--- MATERIAL FOR THE TASK Enclosed Below ---

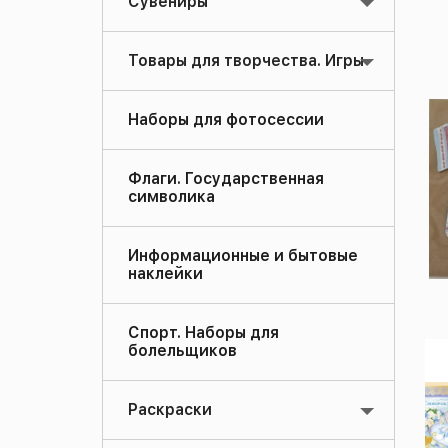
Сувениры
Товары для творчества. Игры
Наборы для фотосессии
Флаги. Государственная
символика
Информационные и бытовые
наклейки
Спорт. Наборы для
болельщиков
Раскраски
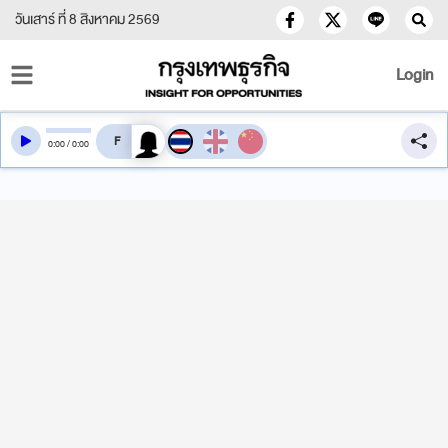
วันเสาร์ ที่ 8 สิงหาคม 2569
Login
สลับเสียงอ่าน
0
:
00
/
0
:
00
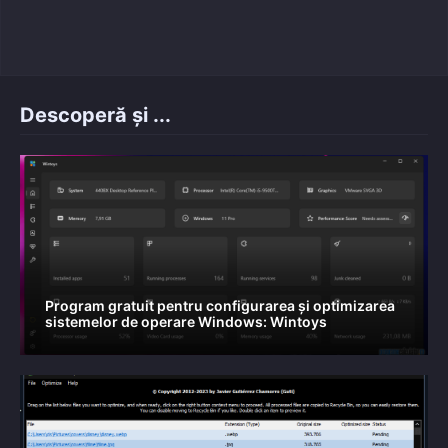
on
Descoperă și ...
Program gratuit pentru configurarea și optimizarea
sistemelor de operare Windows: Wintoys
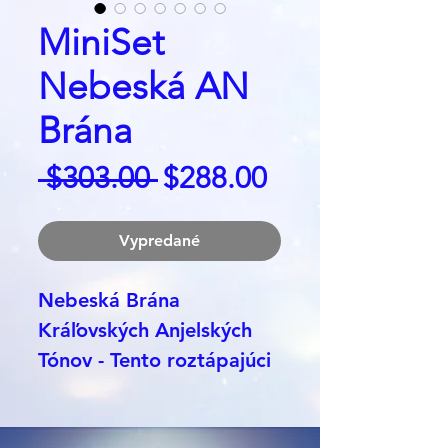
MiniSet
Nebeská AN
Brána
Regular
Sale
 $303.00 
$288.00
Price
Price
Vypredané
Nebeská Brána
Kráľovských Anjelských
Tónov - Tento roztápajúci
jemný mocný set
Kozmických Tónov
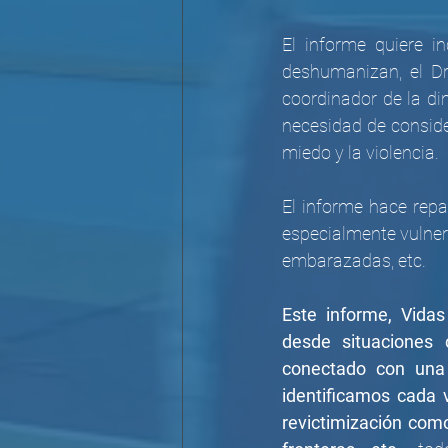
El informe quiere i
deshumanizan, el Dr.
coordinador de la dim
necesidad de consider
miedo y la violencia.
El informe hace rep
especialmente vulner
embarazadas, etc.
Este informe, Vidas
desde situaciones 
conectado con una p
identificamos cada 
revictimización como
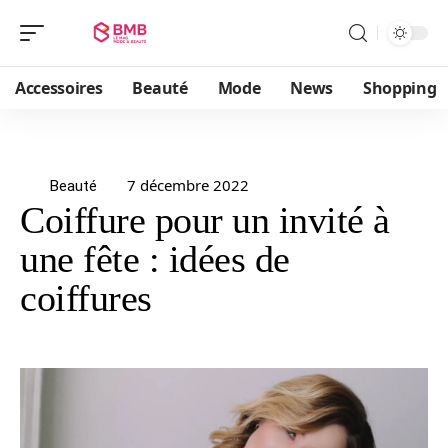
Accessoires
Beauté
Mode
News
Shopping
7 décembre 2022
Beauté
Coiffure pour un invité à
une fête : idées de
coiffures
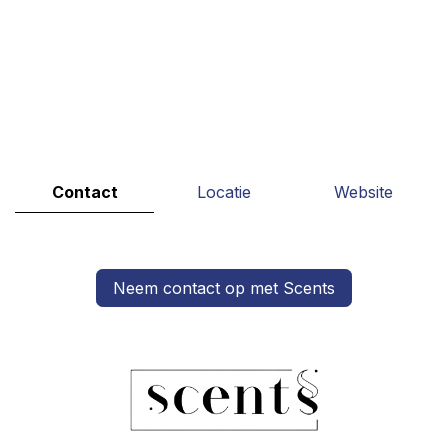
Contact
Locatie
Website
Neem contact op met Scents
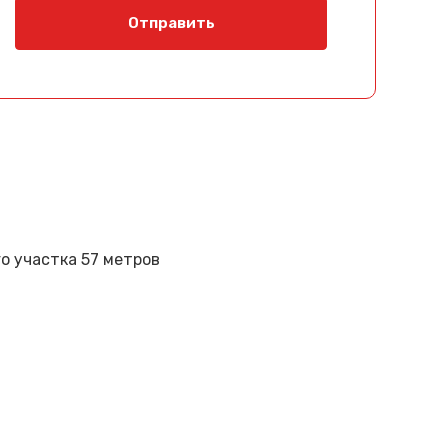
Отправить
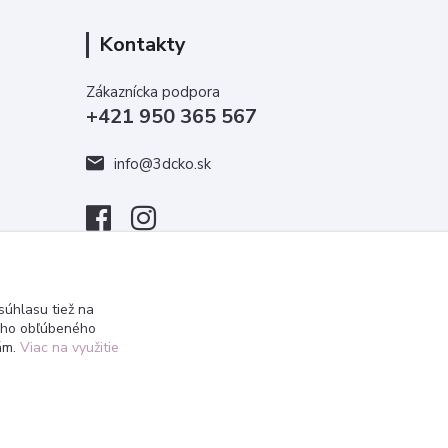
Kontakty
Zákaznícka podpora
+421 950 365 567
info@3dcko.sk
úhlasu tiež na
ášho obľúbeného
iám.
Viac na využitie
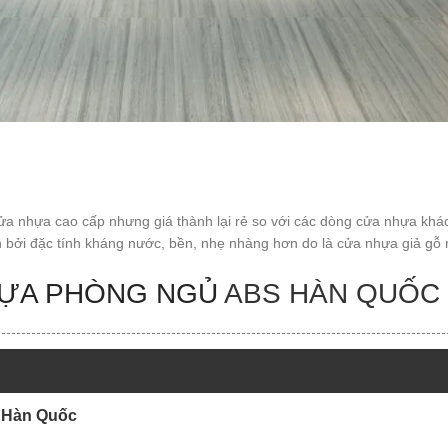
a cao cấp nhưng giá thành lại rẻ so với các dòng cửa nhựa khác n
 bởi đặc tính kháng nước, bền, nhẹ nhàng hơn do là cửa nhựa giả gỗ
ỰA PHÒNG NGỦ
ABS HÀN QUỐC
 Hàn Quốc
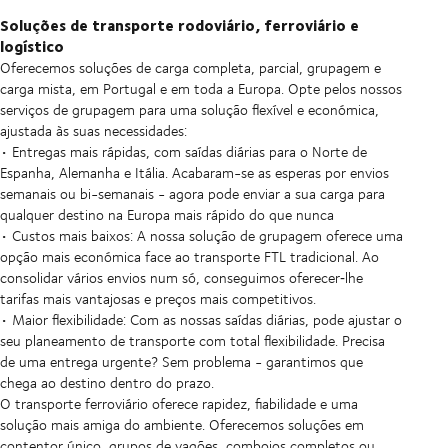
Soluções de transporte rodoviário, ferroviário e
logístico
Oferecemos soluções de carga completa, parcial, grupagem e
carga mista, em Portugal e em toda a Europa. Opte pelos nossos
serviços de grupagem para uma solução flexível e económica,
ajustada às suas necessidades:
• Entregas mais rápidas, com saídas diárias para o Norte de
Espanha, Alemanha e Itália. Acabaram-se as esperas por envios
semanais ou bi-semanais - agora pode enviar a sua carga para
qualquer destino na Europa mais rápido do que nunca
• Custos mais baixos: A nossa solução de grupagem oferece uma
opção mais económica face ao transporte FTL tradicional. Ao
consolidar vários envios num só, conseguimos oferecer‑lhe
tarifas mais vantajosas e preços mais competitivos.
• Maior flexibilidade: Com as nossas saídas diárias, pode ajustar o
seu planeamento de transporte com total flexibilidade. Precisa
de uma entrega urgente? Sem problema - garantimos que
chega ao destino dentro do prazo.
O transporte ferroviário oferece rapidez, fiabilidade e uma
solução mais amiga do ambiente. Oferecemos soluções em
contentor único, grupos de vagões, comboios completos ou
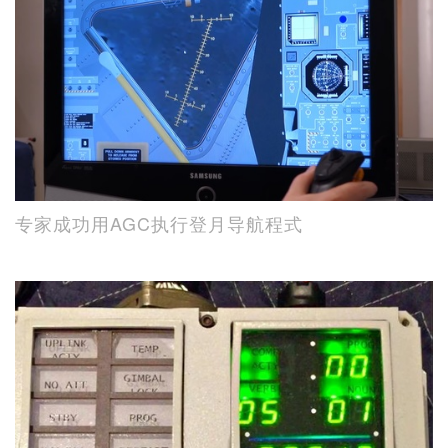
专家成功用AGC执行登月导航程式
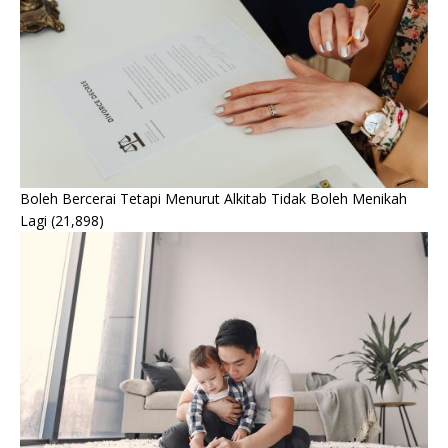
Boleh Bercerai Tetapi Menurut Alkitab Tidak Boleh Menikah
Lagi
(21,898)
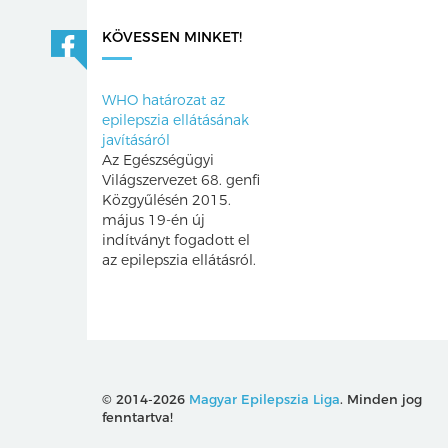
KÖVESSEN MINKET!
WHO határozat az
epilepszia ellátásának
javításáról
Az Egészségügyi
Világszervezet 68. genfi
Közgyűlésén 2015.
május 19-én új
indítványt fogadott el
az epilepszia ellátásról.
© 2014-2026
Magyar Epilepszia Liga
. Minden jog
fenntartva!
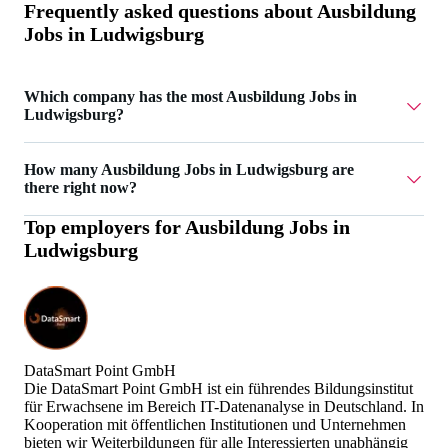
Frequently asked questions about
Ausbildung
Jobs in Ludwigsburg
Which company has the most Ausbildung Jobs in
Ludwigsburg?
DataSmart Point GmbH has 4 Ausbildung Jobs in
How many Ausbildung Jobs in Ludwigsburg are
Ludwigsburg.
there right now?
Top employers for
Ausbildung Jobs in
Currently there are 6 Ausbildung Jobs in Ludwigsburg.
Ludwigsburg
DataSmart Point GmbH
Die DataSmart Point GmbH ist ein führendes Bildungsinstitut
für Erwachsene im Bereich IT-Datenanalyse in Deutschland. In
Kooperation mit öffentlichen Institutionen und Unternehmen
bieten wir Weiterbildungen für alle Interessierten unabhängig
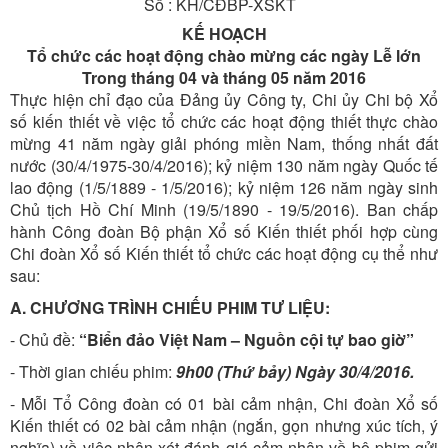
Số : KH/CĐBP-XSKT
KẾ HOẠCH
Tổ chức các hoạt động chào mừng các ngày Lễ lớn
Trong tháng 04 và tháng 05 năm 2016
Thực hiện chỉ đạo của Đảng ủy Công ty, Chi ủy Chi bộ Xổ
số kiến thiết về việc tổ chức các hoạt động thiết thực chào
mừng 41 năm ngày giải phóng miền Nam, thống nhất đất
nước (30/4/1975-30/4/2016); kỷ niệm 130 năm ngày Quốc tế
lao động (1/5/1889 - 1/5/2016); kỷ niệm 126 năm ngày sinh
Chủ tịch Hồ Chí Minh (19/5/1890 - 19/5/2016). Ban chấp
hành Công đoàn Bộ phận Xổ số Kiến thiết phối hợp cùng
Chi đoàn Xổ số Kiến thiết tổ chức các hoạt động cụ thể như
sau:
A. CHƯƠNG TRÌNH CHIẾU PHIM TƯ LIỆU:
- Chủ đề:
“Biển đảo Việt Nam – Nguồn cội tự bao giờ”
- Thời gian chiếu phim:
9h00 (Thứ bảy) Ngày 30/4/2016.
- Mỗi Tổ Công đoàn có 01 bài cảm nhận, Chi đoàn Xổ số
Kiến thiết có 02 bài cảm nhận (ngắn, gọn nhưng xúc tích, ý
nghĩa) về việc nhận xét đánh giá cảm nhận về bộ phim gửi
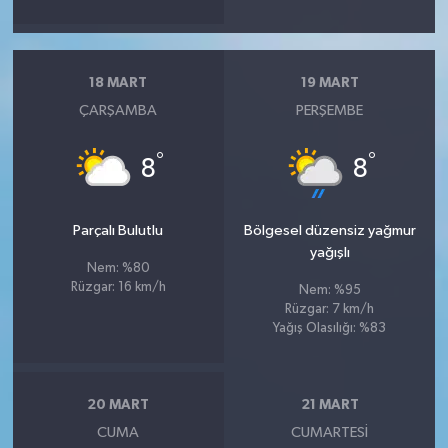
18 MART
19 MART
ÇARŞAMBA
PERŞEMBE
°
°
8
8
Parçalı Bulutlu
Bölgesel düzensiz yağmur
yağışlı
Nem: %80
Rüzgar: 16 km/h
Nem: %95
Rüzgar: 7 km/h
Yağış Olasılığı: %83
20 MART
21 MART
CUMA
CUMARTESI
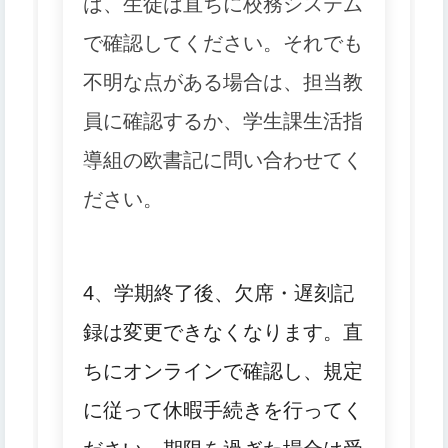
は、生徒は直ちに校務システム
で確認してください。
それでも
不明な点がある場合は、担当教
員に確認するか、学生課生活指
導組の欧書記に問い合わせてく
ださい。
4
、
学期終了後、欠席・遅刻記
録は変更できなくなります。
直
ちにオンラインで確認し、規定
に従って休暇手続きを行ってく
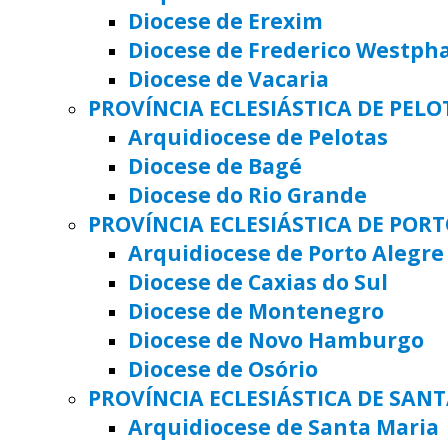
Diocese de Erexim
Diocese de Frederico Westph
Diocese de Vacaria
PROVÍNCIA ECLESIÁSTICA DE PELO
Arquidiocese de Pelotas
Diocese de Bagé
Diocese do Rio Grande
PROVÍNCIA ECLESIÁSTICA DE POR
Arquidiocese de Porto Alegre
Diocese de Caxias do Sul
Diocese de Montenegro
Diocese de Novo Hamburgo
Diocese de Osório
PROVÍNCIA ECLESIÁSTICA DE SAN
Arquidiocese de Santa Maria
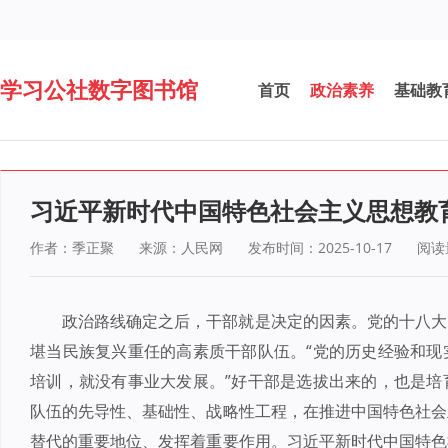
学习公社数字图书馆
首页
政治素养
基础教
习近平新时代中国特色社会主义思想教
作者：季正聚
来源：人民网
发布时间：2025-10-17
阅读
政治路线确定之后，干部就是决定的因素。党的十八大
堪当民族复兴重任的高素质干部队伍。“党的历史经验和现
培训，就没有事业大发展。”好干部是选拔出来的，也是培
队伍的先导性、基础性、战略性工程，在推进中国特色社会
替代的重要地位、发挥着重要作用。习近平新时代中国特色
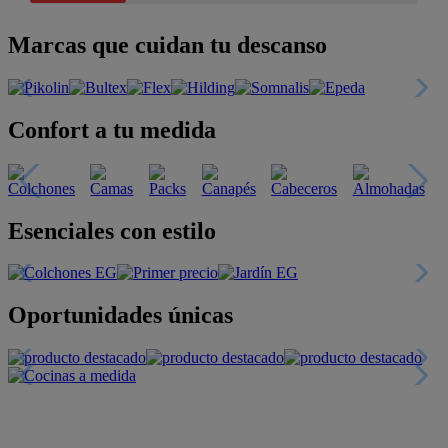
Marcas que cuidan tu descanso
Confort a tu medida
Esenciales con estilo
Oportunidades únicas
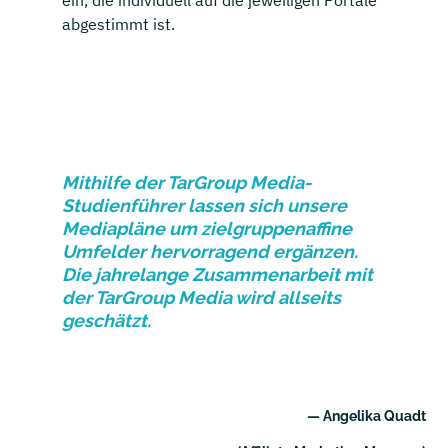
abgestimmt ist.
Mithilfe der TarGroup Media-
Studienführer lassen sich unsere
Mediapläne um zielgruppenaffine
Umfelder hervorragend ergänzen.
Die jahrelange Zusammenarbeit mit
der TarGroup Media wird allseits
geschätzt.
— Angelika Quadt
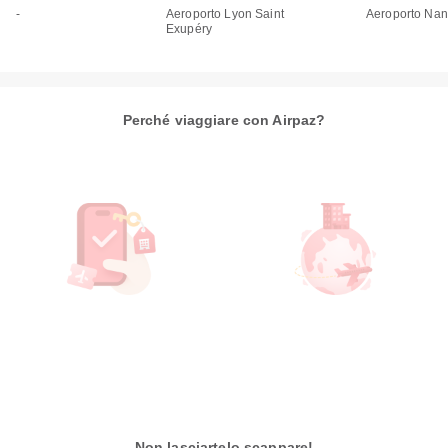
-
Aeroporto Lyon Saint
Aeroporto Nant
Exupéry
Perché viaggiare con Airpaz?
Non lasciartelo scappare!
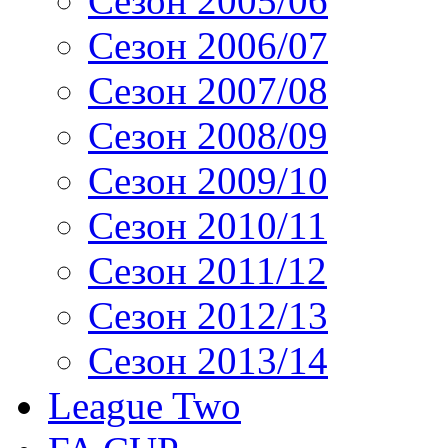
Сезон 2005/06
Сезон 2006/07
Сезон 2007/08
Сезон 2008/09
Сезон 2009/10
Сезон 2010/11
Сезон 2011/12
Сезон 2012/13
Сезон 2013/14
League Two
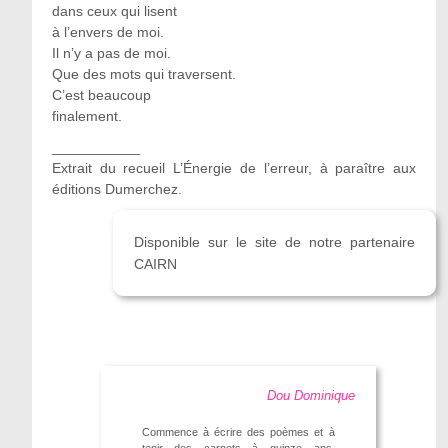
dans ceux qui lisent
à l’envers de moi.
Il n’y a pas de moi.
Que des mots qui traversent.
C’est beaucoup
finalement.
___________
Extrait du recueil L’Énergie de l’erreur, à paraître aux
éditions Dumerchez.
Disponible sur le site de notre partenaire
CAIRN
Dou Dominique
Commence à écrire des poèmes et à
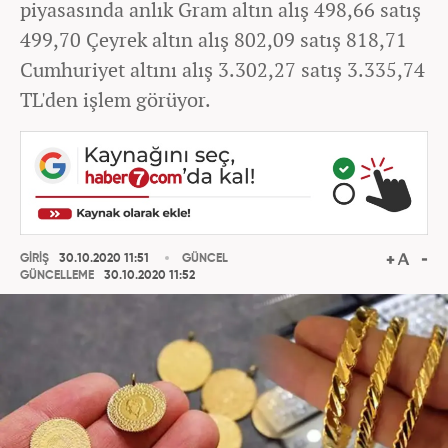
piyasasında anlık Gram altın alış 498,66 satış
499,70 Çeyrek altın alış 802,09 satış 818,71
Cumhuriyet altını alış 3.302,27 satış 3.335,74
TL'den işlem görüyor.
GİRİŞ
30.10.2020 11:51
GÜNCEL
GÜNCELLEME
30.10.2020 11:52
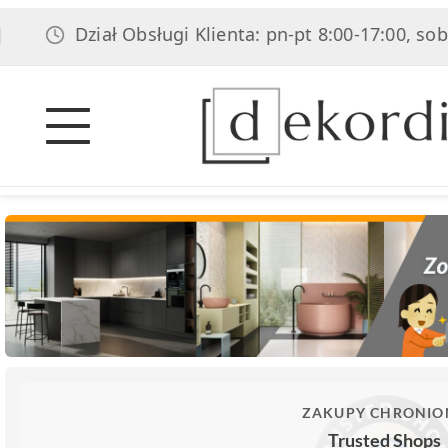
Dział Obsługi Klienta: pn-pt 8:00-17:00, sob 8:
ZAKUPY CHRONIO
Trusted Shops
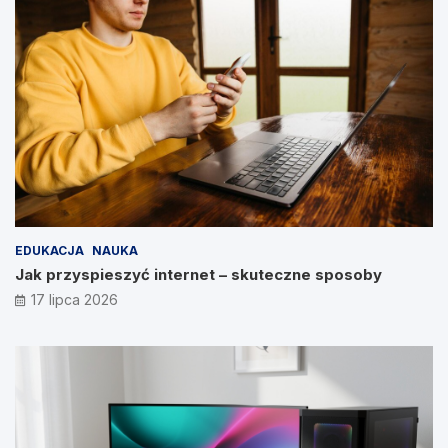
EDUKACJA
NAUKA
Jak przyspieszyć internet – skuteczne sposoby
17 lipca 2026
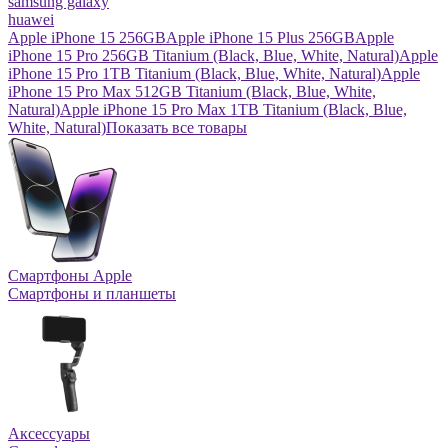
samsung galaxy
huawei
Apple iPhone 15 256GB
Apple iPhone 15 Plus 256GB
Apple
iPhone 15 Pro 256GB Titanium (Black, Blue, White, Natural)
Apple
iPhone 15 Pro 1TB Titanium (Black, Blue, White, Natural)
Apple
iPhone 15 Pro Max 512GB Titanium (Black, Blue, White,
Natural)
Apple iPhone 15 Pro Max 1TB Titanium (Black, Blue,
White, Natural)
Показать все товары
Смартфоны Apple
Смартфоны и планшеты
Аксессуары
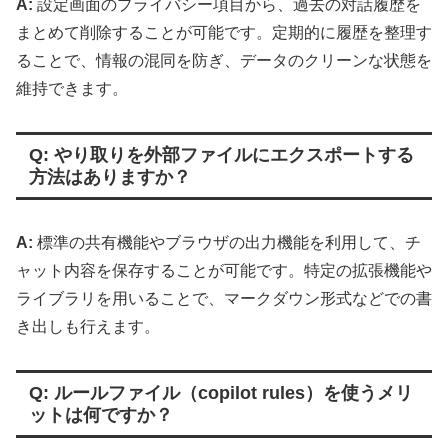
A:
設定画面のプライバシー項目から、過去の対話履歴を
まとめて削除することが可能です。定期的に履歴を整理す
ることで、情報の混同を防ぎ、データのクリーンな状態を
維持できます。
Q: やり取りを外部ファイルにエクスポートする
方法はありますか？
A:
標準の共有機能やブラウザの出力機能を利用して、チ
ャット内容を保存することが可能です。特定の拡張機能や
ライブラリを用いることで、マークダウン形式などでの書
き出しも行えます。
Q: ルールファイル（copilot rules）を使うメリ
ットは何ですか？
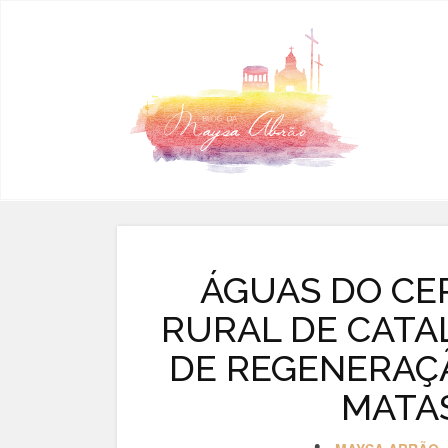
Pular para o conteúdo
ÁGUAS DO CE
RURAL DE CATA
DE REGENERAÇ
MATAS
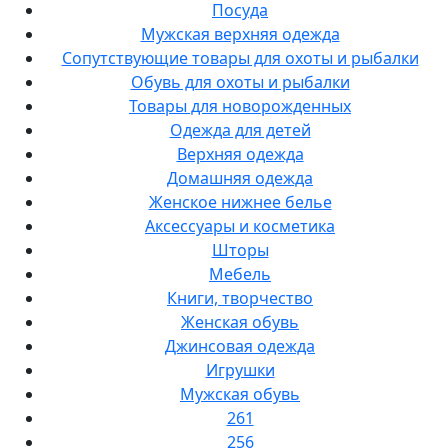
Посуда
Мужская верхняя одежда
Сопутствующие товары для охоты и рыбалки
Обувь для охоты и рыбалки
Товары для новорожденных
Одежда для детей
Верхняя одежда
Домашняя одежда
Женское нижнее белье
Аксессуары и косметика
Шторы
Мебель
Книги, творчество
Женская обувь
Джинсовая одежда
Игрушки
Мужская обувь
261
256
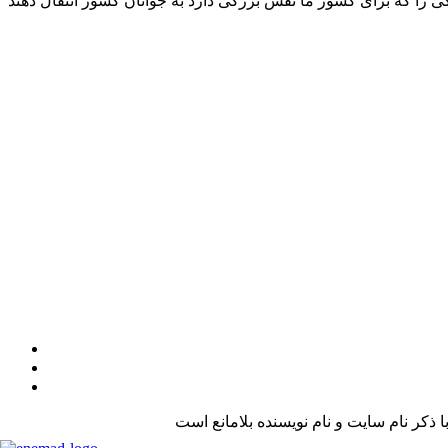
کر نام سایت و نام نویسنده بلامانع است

--- End of Enclosed MATERIAL FOR THE TASK ---

EXERCISE GOAL> All lines of the records above that contain the word "destino" are to be copied out.

RESPONSE>
qualquer destino na Europa mais rápido do que nunca
chega ao destino dentro do prazo.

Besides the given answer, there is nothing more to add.